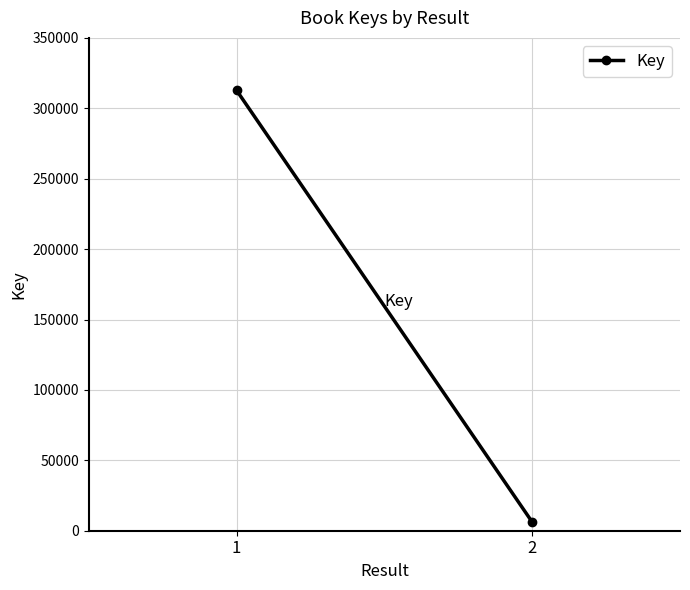

List the labels in order of value, smallest first.

2, 1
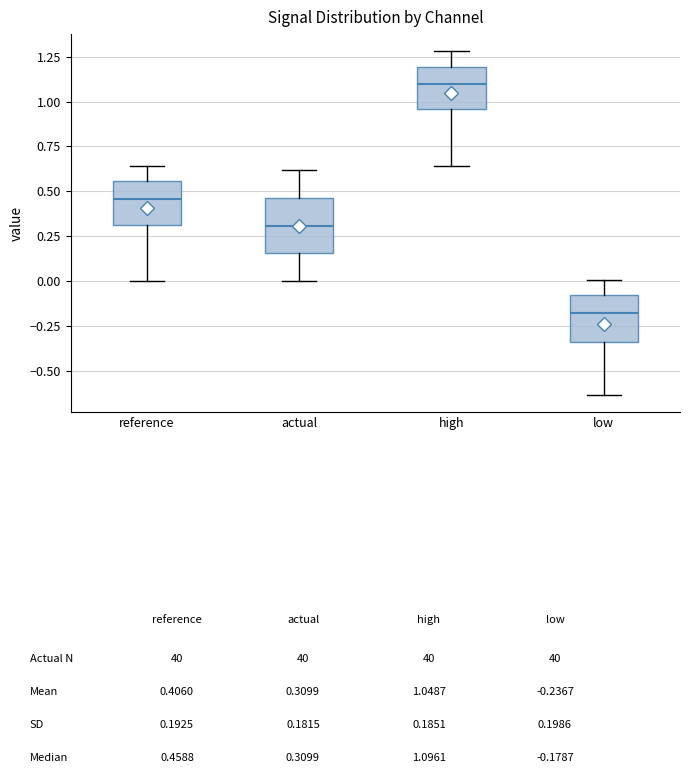

Reading left to right, transcribe this box plot: for each box, give where its median line is, the range the box spans, and where its two whiskers end, as read against the y-axis. The values are not printed on the chart, so give them approximately, as read against the axis.

reference: median 0.45, box 0.30 to 0.55, whiskers 0.00 to 0.65
actual: median 0.30, box 0.15 to 0.45, whiskers 0.00 to 0.60
high: median 1.10, box 0.95 to 1.20, whiskers 0.65 to 1.30
low: median -0.20, box -0.35 to -0.10, whiskers -0.65 to 0.00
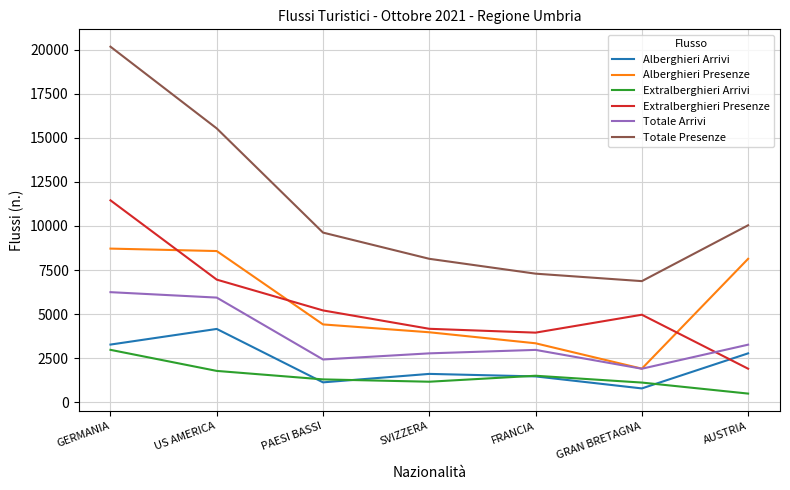

List the labels in order of Totale Presenze value, largest first.

GERMANIA, US AMERICA, AUSTRIA, PAESI BASSI, SVIZZERA, FRANCIA, GRAN BRETAGNA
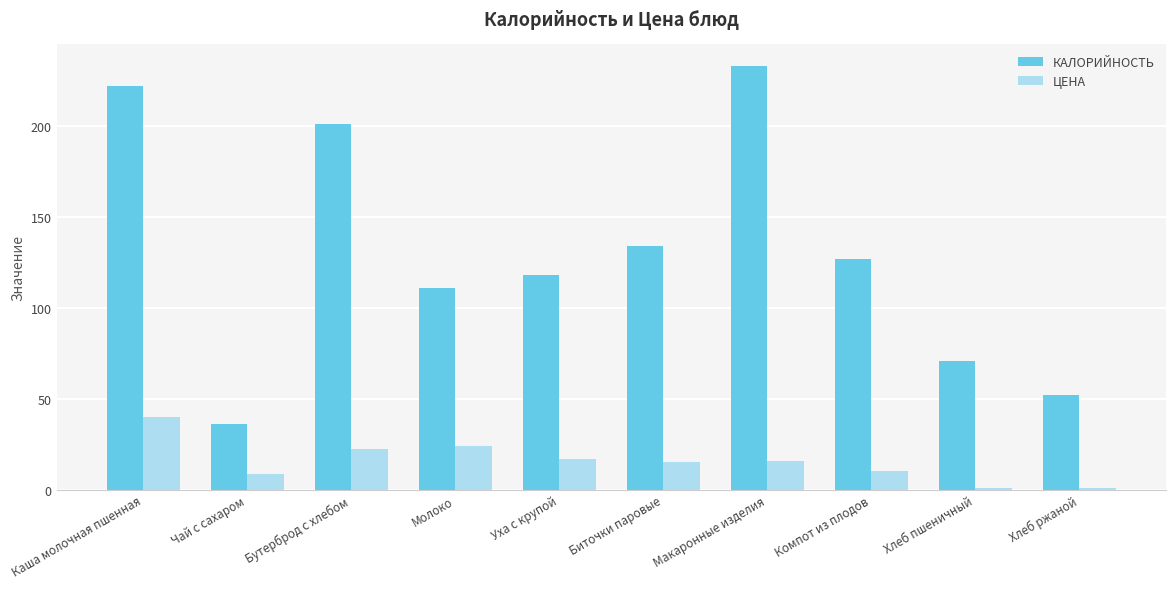

What is the difference between the highest and lowest values at Молоко?

87.0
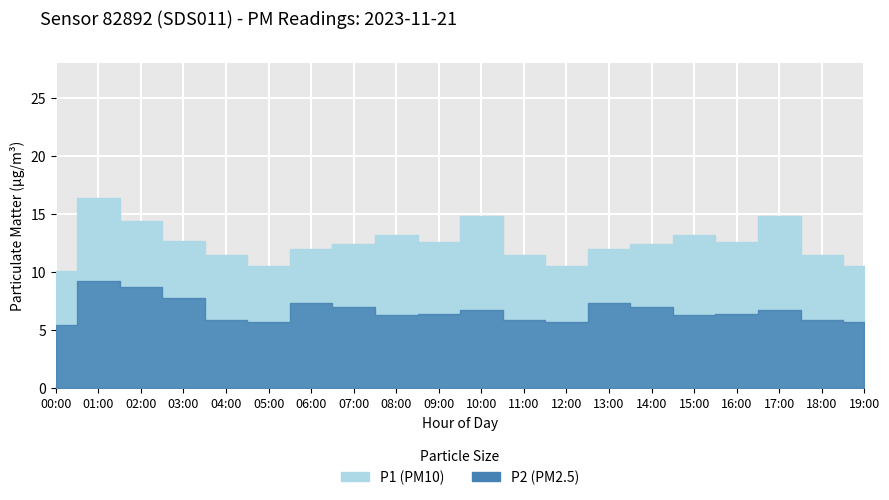

At how many categories does at least one series exceed 9?

20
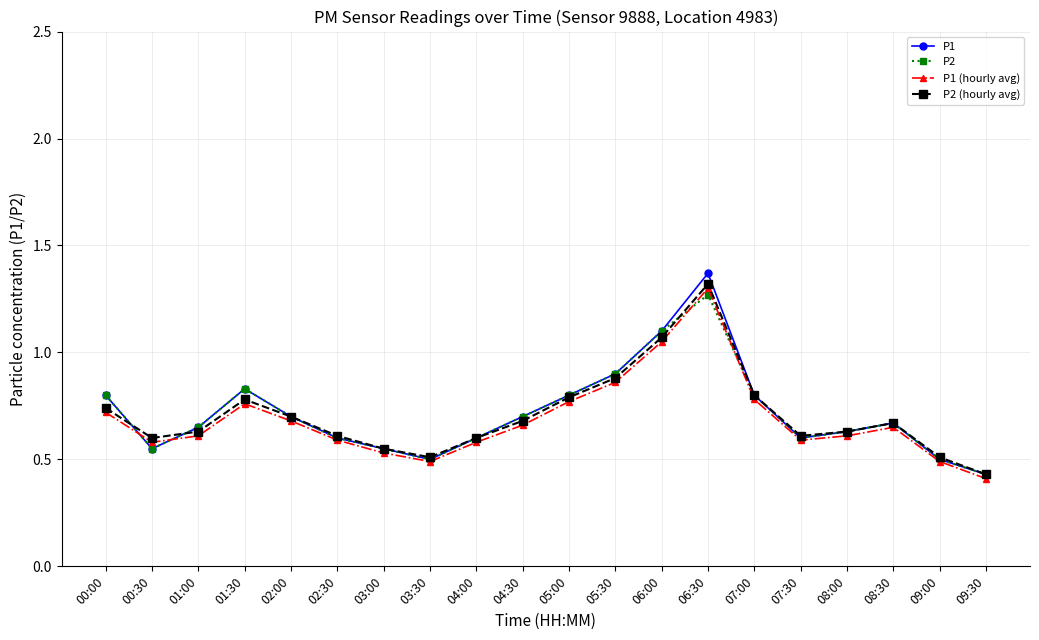

At which label does P1 (hourly avg) reach its peak?

06:30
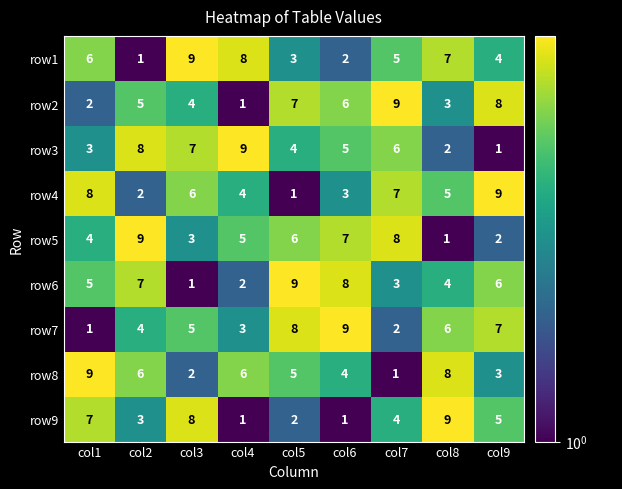

The row5 series shows 12 at col2. True or false?

False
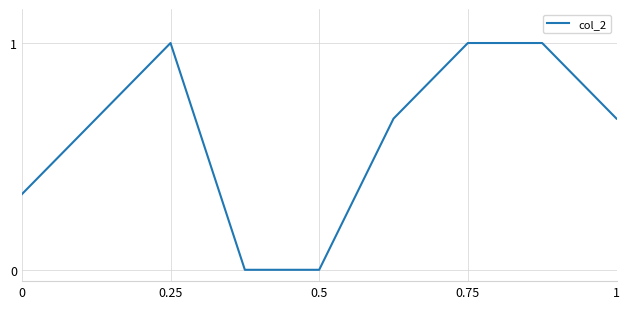

What is the maximum value shown in the chart?

1.0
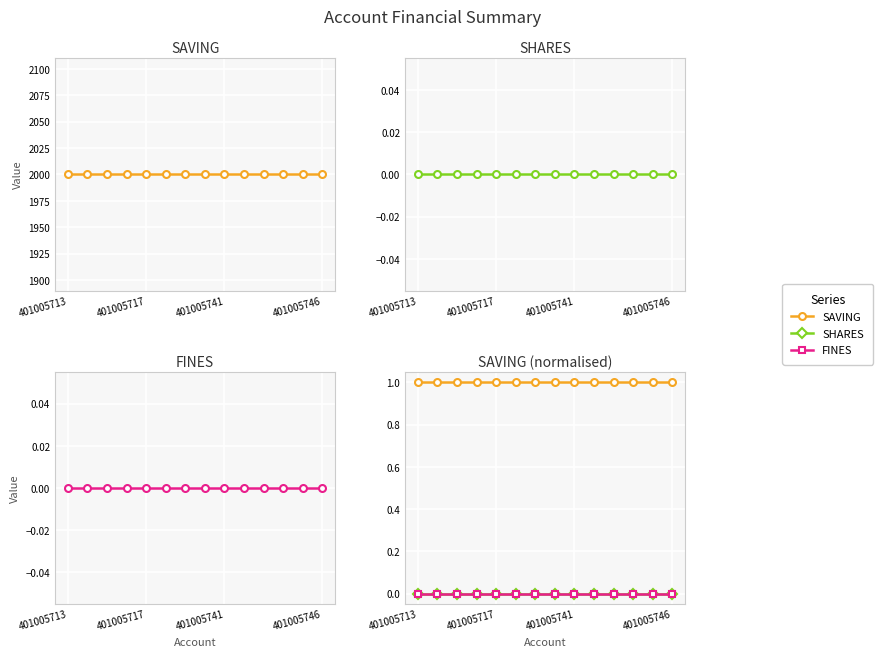

How many lines are shown in the chart?

6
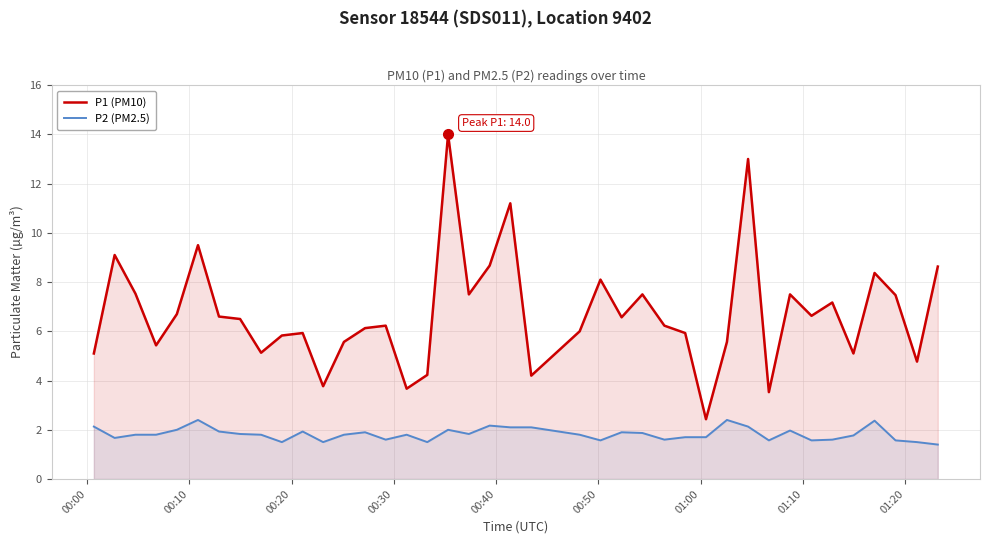

True or false: P2 (PM2.5) and P1 (PM10) cross at least once.

False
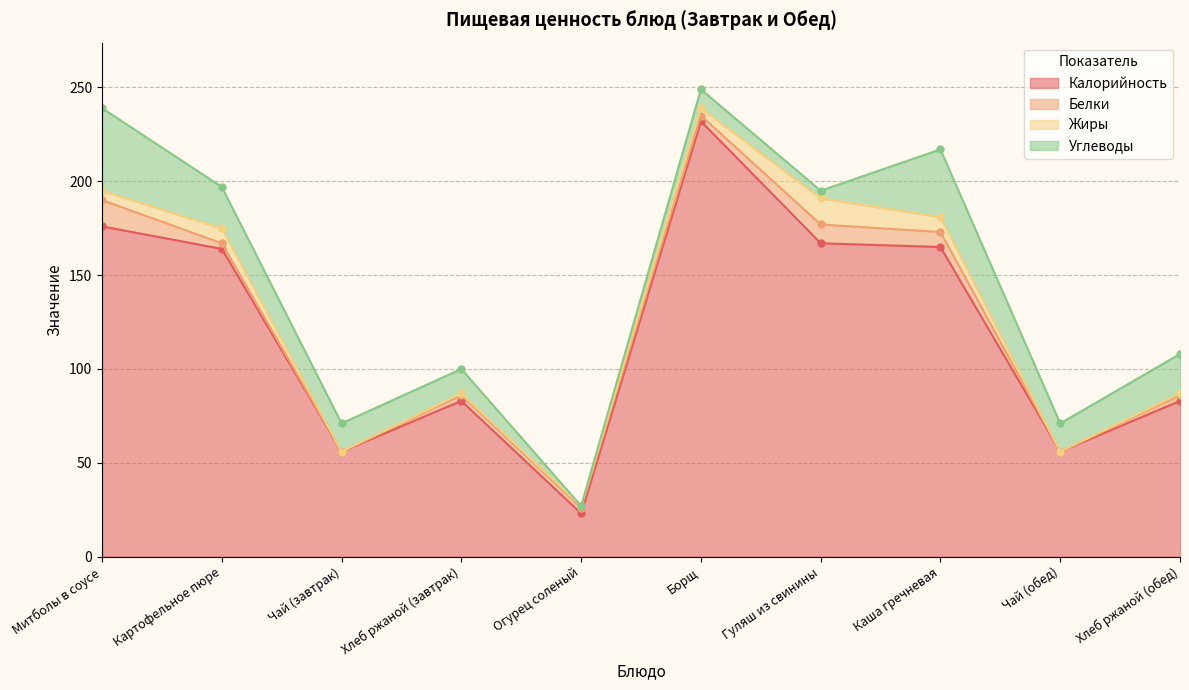

How many values in the Белки series exceed 3?

3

# [TASK DESCRIPTION]
Return the lines of the material above exactly as they appear, from the line containing "Reading left to" down to the line containing "What is the difference", including both of those lines. Omit the pictures from your answer.

# [THE COMPLETED TASK]
Reading left to right, transcribe this box plot: for each box, give where its median line is, the range the box spans, and where its two whiskers end, as read against the y-axis. The values are not printed on the chart, so give them approximately, as read against the axis.

reference: median 0.45, box 0.30 to 0.55, whiskers 0.00 to 0.65
actual: median 0.30, box 0.15 to 0.45, whiskers 0.00 to 0.60
high: median 1.10, box 0.95 to 1.20, whiskers 0.65 to 1.30
low: median -0.20, box -0.35 to -0.10, whiskers -0.65 to 0.00

List the labels in order of Totale Presenze value, largest first.

GERMANIA, US AMERICA, AUSTRIA, PAESI BASSI, SVIZZERA, FRANCIA, GRAN BRETAGNA

What is the difference between the highest and lowest values at Молоко?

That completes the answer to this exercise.